Interest rates have jumped as the economy rebounds from the coronavirus pandemic. Old market leaders in the technology space have fallen behind as investors flock to new kinds of stocks like energy and financials. This raises questions for traders: Is the market overvalued? How do I find companies suited for the current environment? What valuation indicators matter?
While TradeStation’s platform is known for powerful technical analysis, many clients may not realize that it also has a wealth of fundamental data. This video provides a step-by-step demonstration of how to scan for a wide range of metrics like price/earnings, price/sales, price/book, growth indicators and more. It also explains how financial ratios vary widely between sectors and gives viewers concepts for applying the numbers based on market conditions. Viewers can access additional custom tools here.

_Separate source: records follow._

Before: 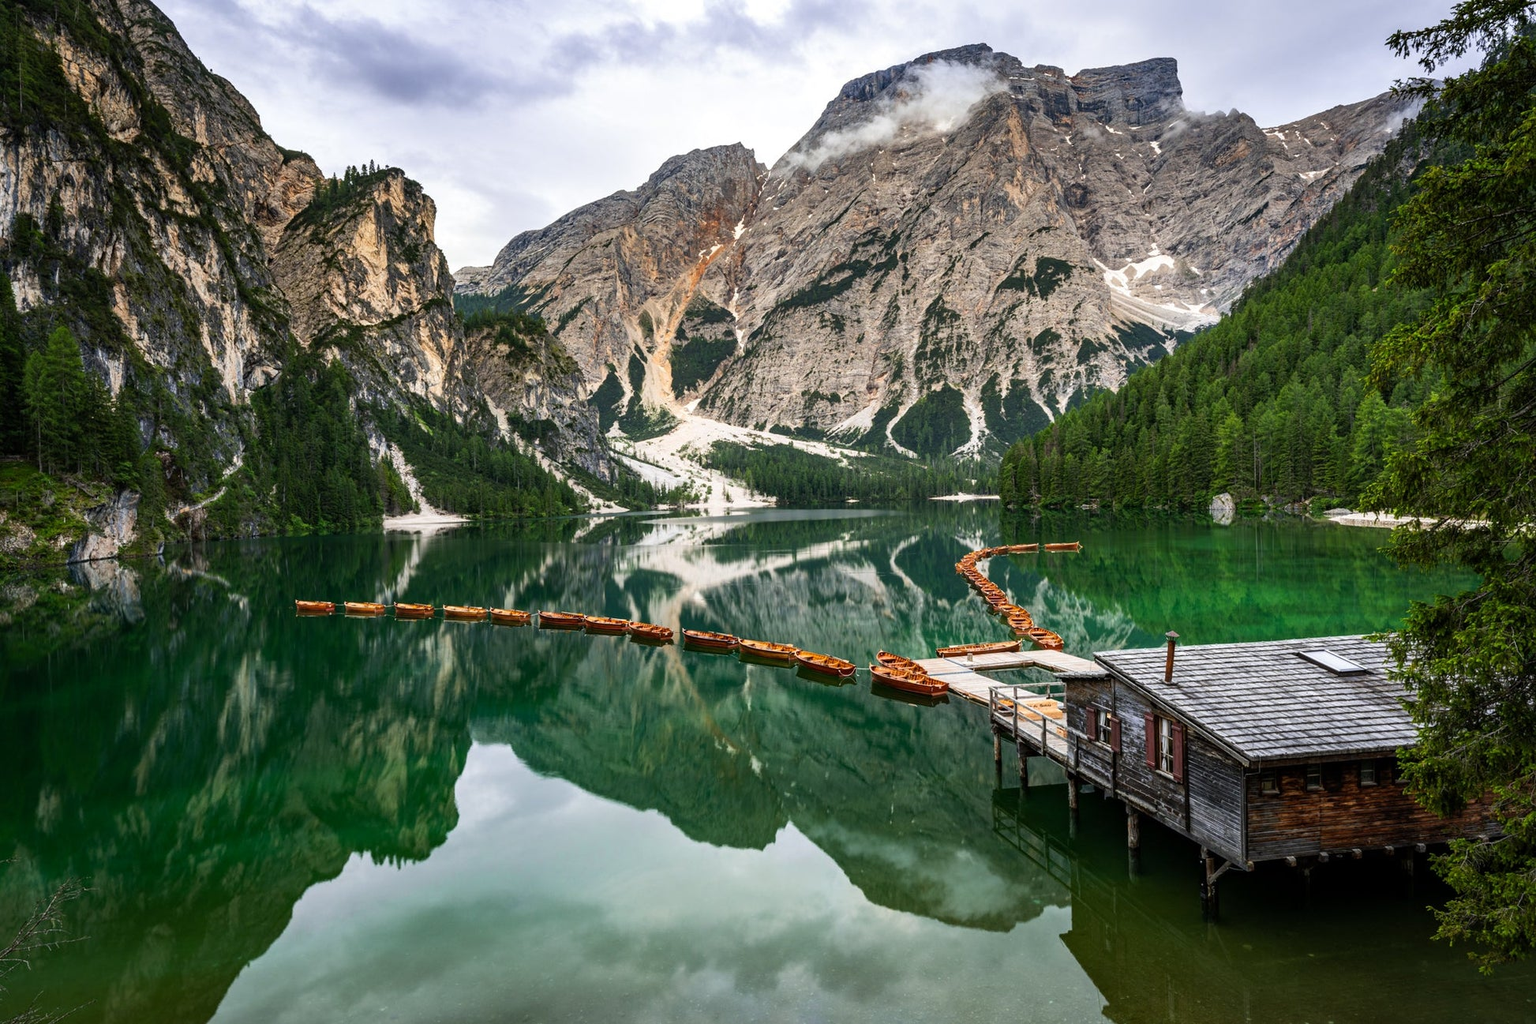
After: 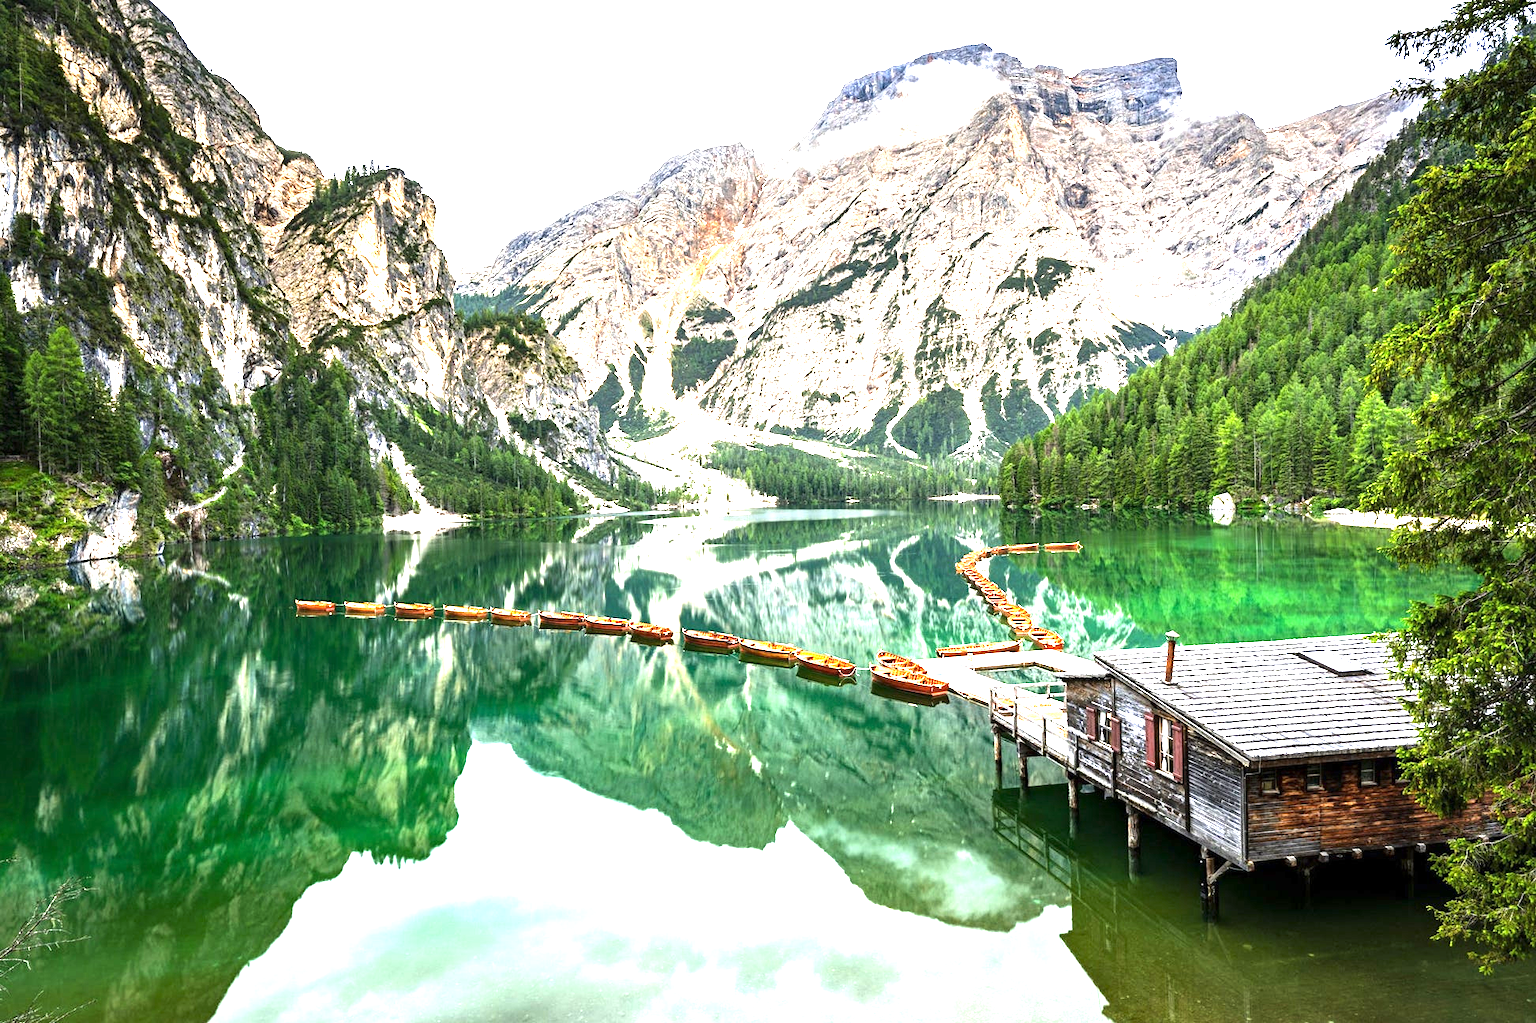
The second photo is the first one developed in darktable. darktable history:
tone equalizer: -8 EV -0.417 EV, -7 EV -0.389 EV, -6 EV -0.333 EV, -5 EV -0.222 EV, -3 EV 0.222 EV, -2 EV 0.333 EV, -1 EV 0.389 EV, +0 EV 0.417 EV, edges refinement/feathering 500, mask exposure compensation -1.57 EV, preserve details no
exposure: exposure 2 EV, compensate highlight preservation false
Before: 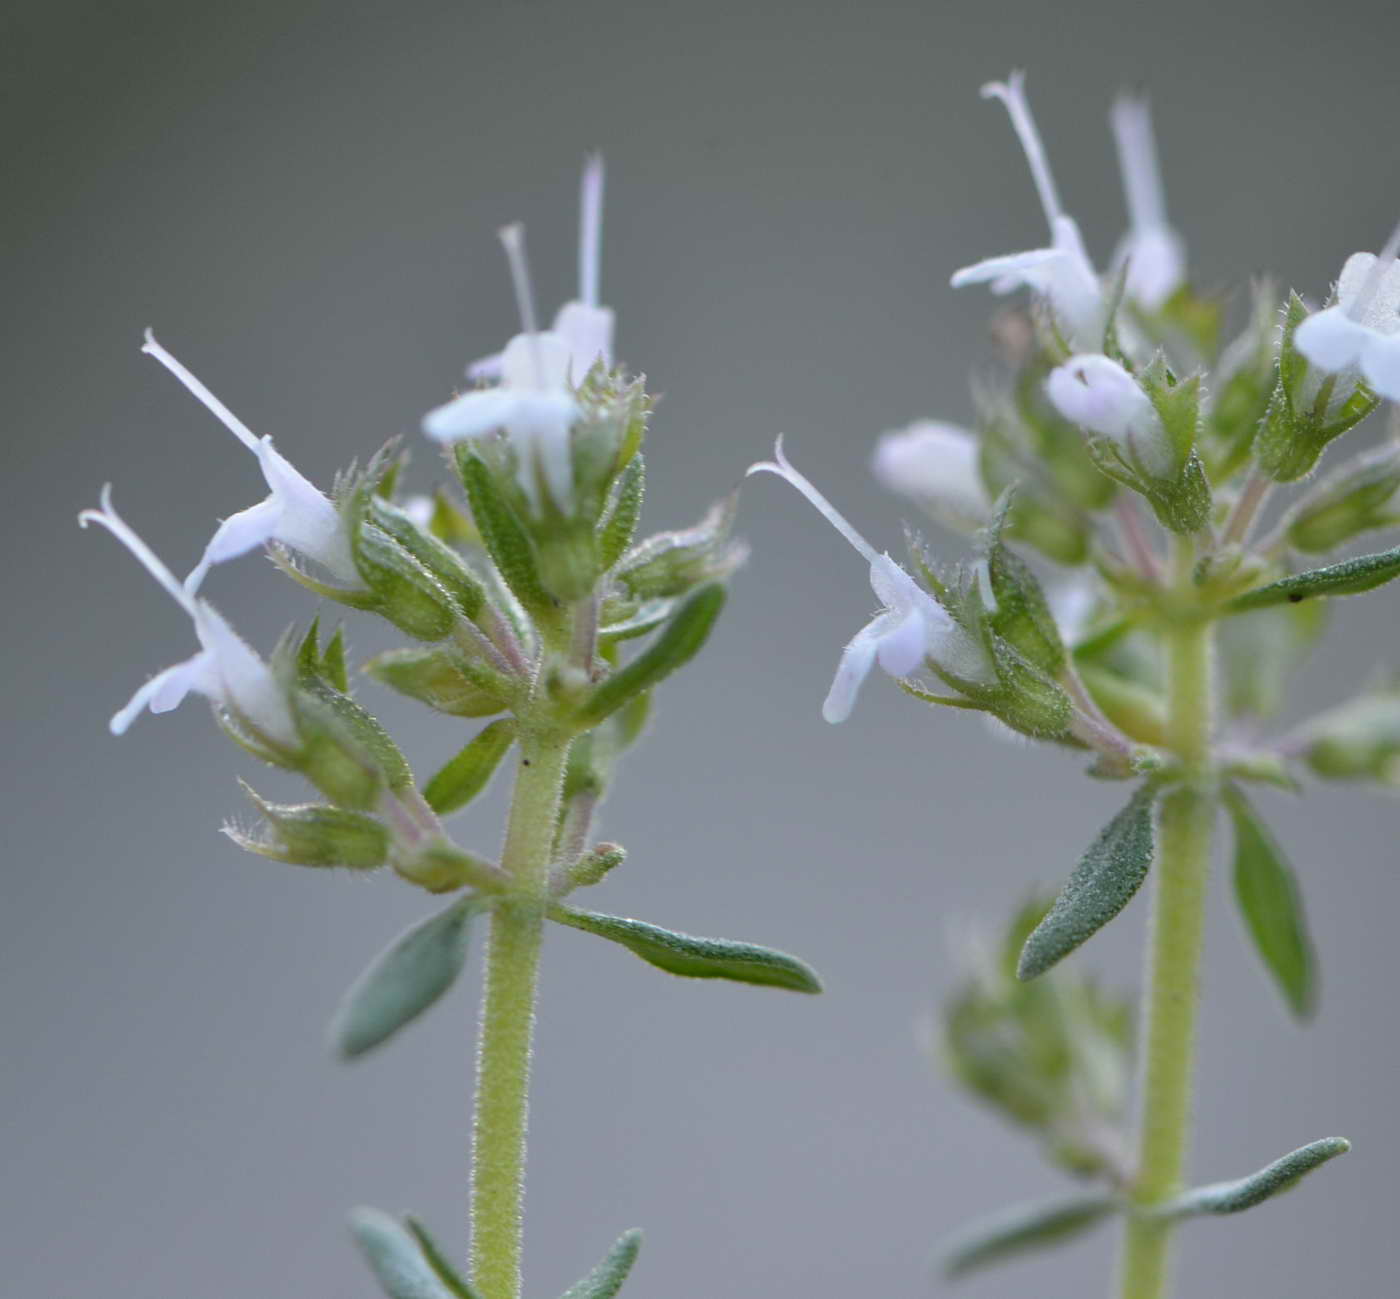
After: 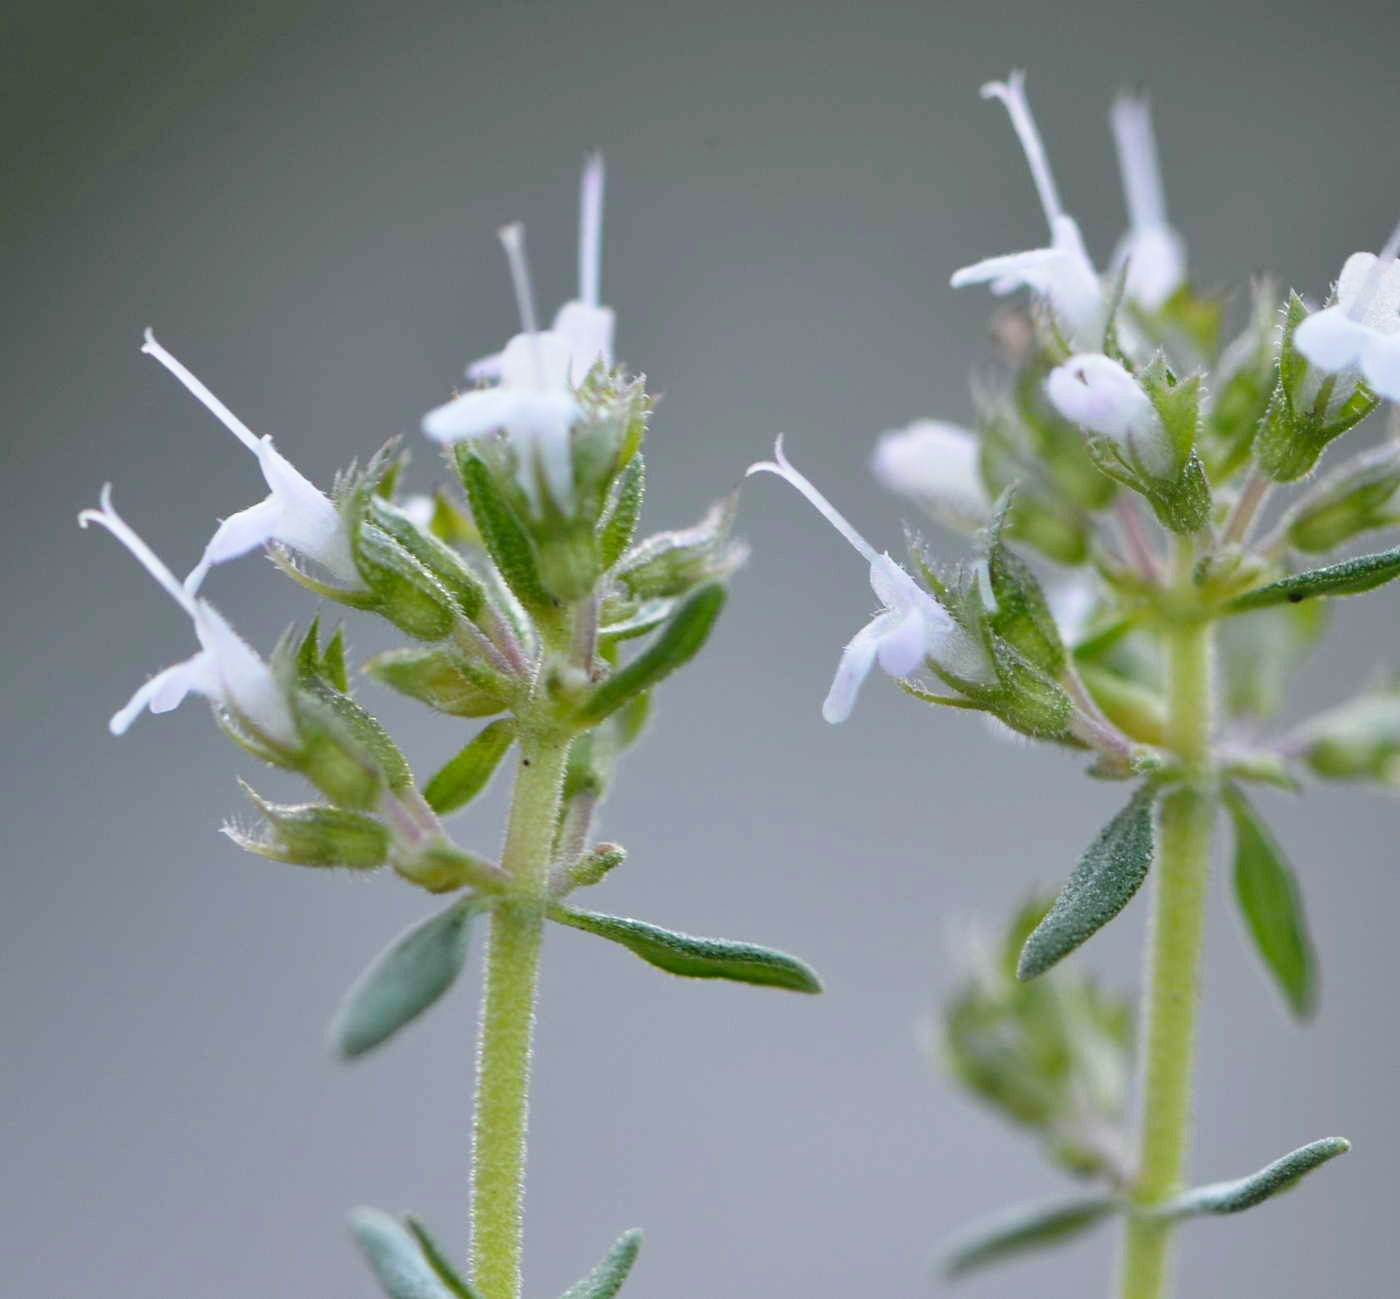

What Is An Overvalued Stock?
An overvalued stock typically has higher multiples than its peers or industry group. This could be measured by P/E ratio, price/book ratio or price/sales. The key metrics vary by industry group, and may not apply between sectors. For example, price/sales is often used for software companies. Investors may compare banks and financials by their price/book ratios. Industrials and consumer staples are often assessed by P/E ratio.
It’s important to remember that stock market valuations are relative to other considerations like interest rates and the economic cycle. Companies often appear “cheap” at the end of an economic cycle and “expensive” when a recovery is starting.